Ein DNA-Chip ist so aufgebaut, dass auf einer gerasterten Oberfläche tausende kleiner Abschnitte des Erbmoleküls DNA fixiert werden. Die Chips werden so konstruiert, dass alle (bekannten) Nachweis-relevanten Gene darauf enthalten sind, zum Beispiel Gene, die beim Zellwachstum eine Rolle spielen. Jedes Genfragment dient dabei als Fänger für mRNA-Moleküle, die aus den Zellen (zum Beispiel Tumorzellen) des Patienten isoliert wurden. Ist ein Gen aktiv, werden davon mRNA-Moleküle als eine Art Blaupause gebildet. Die mRNA-Moleküle tragen die Information aus dem Zellkern zu den Ribosomen im Zellplasma, an denen die Informationen in Eiweißmoleküle übersetzt werden. Isoliert man diese mRNA-Moleküle jedoch aus den Zellen und bringt sie auf den DNA-Chip, binden sie an DNA-Fragmente auf dem Chip. Mithilfe einer Lichtreaktion als Bindungsnachweis kann daran abgelesen werden, welche Gene innerhalb der Zelle aktiv sind. So lässt sich aus Tumorzellen, die aus dem Gewebe eines Patienten isoliert wurden, ein spezieller „Fingerabdruck des Tumors“ erstellen. Diese Informationen können im Vergleich mit gesunden Zellen Aufschluss darüber geben, welche Veränderungen in Tumorzellen vorliegen. So lassen sich Therapiemöglichkeiten erschließen und beispielsweise in einigen Fällen die Gefahr der Metastasenbildung abschätzen.
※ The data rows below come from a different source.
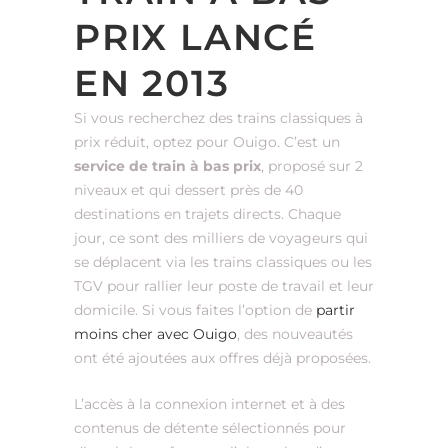
PRIX LANCÉ
EN 2013
Si vous recherchez des trains classiques à
prix réduit, optez pour Ouigo. C’est un
service de train à bas prix
, proposé sur 2
niveaux et qui dessert près de 40
destinations en trajets directs. Chaque
jour, ce sont des milliers de voyageurs qui
se déplacent via les trains classiques ou les
TGV pour rallier leur poste de travail et leur
domicile. Si vous faites l’option de
partir
moins cher avec Ouigo
, des nouveautés
ont été ajoutées aux offres déjà proposées.
L’accès à la connexion internet et à des
contenus de détente sélectionnés pour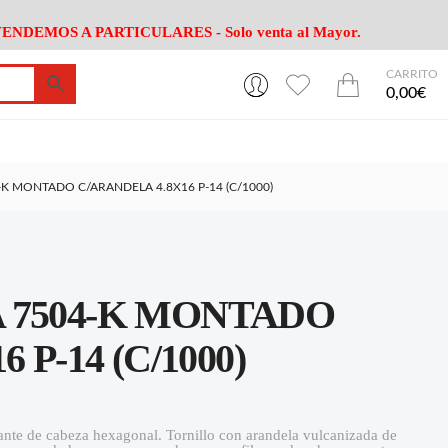
ENDEMOS A PARTICULARES - Solo venta al Mayor.
CARRITO
0
0
esa
Riego
Mobiliario
0,00€
es Cocina
Herramientas Jardín
Maquinaria Jardín
Cultivo
Camping
K MONTADO C/ARANDELA 4.8X16 P-14 (C/1000)
ción
Piscina
Animales
Agrotextiles
enaje
Varios Jardin
esa
Riego
Mobiliario
 7504-K MONTADO
es Cocina
Herramientas Jardín
Maquinaria Jardín
Cultivo
Camping
P-14 (C/1000)
ción
Piscina
Animales
Agrotextiles
enaje
Varios Jardin
drante de cabeza hexagonal. Tornillo con arandela vulcanizada de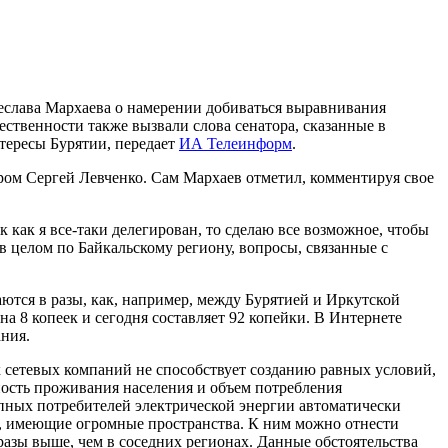
чеслава Мархаева о намерении добиваться выравнивания
ественности также вызвали слова сенатора, сказанные в
нтересы Бурятии, передает
ИА Телеинформ
.
ором Сергей Левченко. Сам Мархаев отметил, комментируя свое
к как я все-таки делегирован, то сделаю все возможное, чтобы
 целом по Байкальскому региону, вопросы, связанные с
ются в разы, как, например, между Бурятией и Иркутской
на 8 копеек и сегодня составляет 92 копейки. В Интернете
ания.
 сетевых компаний не способствует созданию равных условий,
ость проживания населения и объем потребления
упных потребителей электрической энергии автоматически
а, имеющие огромные пространства. К ним можно отнести
разы выше, чем в соседних регионах. Данные обстоятельства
Auch im Zusammenhang mit dem Stoffwechsel von Medikamenten wurden DNA-Chips entwickelt, die Aufschluss darüber geben, ob ein Patient ein Medikament abbauen kann. Oder sie erlauben Aussagen über die Aktivität von Enzymen, die am Stoffwechsel von Medikamenten beteiligt sind. Wissenschaftler arbeiten derzeit auch an Software-Programmen, die Enzymaktivitäten bei der kombinierten Verabreichung von Medikamenten auswerten und daraus gezielte Dosisempfehlungen ableiten.
Neben diagnostischen Methoden bietet die Individualisierte Medizin auch eine Reihe von Anwendungsmöglichkeiten innerhalb der Regenerativen Medizin. Mithilfe von körpereigenen Stammzellen zum Beispiel aus der Haut, der Leber oder der Bauchspeicheldrüse können im Labor Zellen oder Gewebe gezüchtet werden, die dem Patienten anschließend transplantiert werden und so die Regeneration und Neubildung von körpereigenem Gewebe ermöglichen.